There are tweaks to make it faster (down to approx 6μs ) by switching OFF averaging and thus decreasing signal-to-noise ratio
You could also use some third party libs like this:
https://github.com/pedvide/ADC
that promise to get extra speed but at the expense of lowering resolution. As it turned out Teensy 4 ADC subsystem is not as good as all the other parts of this microcontroller.
After doing some more research, I came to conclusion that I would need to sacrifice entire Teensy 4 to do nothing but data acquisition and whenever I could achieve desired speed would be questionable, so I decided to move data acquisition to separate microcontroller, so Teensy is free to do what it is good at (ie, heavy number crunching). Since I was familiar with STM32 family (from previous projects) I decided to use cheapest thing available (so called "Blue Pill", STM32F103) that has support for hardware based DMA scan mode reading so instead of wasting Teensy just to wait for the hardware, I would use dirt cheap micro that has hardware that does most of the work by itself (STM32 has DMA scan mode that automatically does inner loop completely in hardware -> i.e. read ADC from analog input pin, store to RAM, switch analog channel to the next pin and repeat the whose scan, without using CPU at all). And now I have Teensy 4 free to do actual audio processing.

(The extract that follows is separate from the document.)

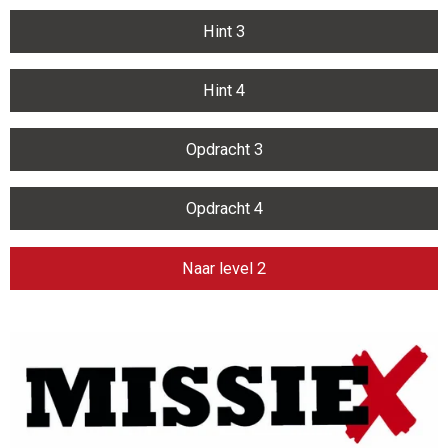
Hint 3
Hint 4
Opdracht 3
Opdracht 4
Naar level 2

In your use case, with twice as many analog inputs, if you wanted to continue to use Teensy 4 for that task, you would either use above code and lower scan rate to 500-700 per second (which I believe would be perfectly fine), or dig into iMXRT 1060 Manual
https://www.pjrc.com/teensy/IMXRT1060RM_rev3_annotations.pdf and figure out how to talk directly to hardware to make the most out of it .
On paper Teensy 4 processor can reach 1M sps (1μs) conversion time with effective number of bits = 10.
If you wanted to go hardware route (that frees your CPU to do other work) on Teensy 4 (as opposed to software-driven data acqustition), you would need to program timer (PIT), then use ADC_ETC (ADC external trigger control) to switch channels and do the AD conversion and use eDMA controller to transfer AD data to RAM. Unfortunately Arduino library won't do that for you and you need to talk to hardware directly. I did not choose that route because doing the same on BluePill was just cheaper with slightly less noise, as Teensy is high-frequency part and AD converters don't like HF around them.